(Data for processing Opens)

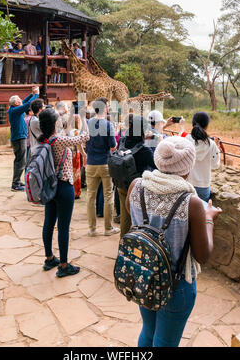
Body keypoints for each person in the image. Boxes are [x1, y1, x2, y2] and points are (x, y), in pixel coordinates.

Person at [126, 136, 222, 347]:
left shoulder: (136, 186)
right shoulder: (192, 203)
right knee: (165, 341)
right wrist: (208, 218)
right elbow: (202, 255)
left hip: (144, 274)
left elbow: (133, 220)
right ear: (188, 167)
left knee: (149, 332)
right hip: (176, 284)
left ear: (158, 159)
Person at [39, 106, 89, 277]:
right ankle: (64, 265)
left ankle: (49, 258)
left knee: (48, 223)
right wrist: (83, 118)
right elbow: (86, 137)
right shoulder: (59, 141)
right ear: (54, 123)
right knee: (63, 227)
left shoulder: (44, 140)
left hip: (49, 186)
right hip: (64, 186)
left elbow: (64, 133)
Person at [117, 115, 156, 237]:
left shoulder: (122, 140)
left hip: (121, 183)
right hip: (137, 188)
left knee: (125, 217)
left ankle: (122, 244)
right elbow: (157, 164)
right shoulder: (144, 150)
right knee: (138, 219)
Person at [86, 97, 119, 237]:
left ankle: (92, 229)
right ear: (105, 108)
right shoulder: (108, 125)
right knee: (108, 196)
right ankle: (107, 228)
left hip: (91, 164)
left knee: (90, 196)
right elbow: (113, 145)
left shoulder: (88, 123)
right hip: (105, 163)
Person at [179, 112, 220, 202]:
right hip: (203, 186)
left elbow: (180, 138)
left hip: (187, 184)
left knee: (186, 213)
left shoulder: (186, 139)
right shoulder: (211, 143)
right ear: (207, 126)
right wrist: (217, 148)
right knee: (201, 213)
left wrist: (181, 127)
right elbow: (215, 165)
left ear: (193, 124)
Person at [8, 86, 39, 191]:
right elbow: (27, 105)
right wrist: (36, 95)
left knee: (20, 160)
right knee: (21, 161)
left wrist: (31, 94)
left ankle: (17, 181)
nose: (21, 100)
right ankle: (15, 184)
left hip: (19, 138)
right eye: (19, 100)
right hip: (19, 138)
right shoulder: (14, 110)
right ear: (16, 103)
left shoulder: (14, 109)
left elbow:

(Data for processing Closes)

Images stay out; the entries above are to be printed exactly.

Body keypoints for each person in the image. Boxes are [x1, y1, x2, y2] and points are (x, y), in pixel coordinates.

Person at [126, 136, 222, 347]:
left shoulder: (136, 186)
right shoulder: (192, 203)
right knee: (165, 341)
right wrist: (208, 218)
right elbow: (202, 255)
left hip: (144, 274)
left elbow: (133, 220)
right ear: (188, 167)
left knee: (149, 332)
right hip: (176, 284)
left ear: (158, 159)
Person at [39, 106, 89, 277]:
right ankle: (64, 265)
left ankle: (49, 258)
left knee: (48, 223)
right wrist: (83, 118)
right elbow: (86, 137)
right shoulder: (59, 141)
right ear: (54, 123)
right knee: (63, 227)
left shoulder: (44, 140)
left hip: (49, 186)
right hip: (64, 186)
left elbow: (64, 133)
Person at [117, 115, 156, 237]:
left shoulder: (122, 140)
left hip: (121, 183)
right hip: (137, 188)
left knee: (125, 217)
left ankle: (122, 244)
right elbow: (157, 164)
right shoulder: (144, 150)
right knee: (138, 219)
Person at [86, 97, 119, 237]:
left ankle: (92, 229)
right ear: (105, 108)
right shoulder: (108, 125)
right knee: (108, 196)
right ankle: (107, 228)
left hip: (91, 164)
left knee: (90, 196)
right elbow: (113, 145)
left shoulder: (88, 123)
right hip: (105, 163)
Person at [179, 112, 220, 202]:
right hip: (203, 186)
left elbow: (180, 138)
left hip: (187, 184)
left knee: (186, 213)
left shoulder: (186, 139)
right shoulder: (211, 143)
right ear: (207, 126)
right wrist: (217, 148)
right knee: (201, 213)
left wrist: (181, 127)
right elbow: (215, 165)
left ear: (193, 124)
Person at [8, 86, 39, 191]:
right elbow: (27, 105)
right wrist: (36, 95)
left knee: (20, 160)
right knee: (21, 161)
left wrist: (31, 94)
left ankle: (17, 181)
nose: (21, 100)
right ankle: (15, 184)
left hip: (19, 138)
right eye: (19, 100)
right hip: (19, 138)
right shoulder: (14, 110)
right ear: (16, 103)
left shoulder: (14, 109)
left elbow:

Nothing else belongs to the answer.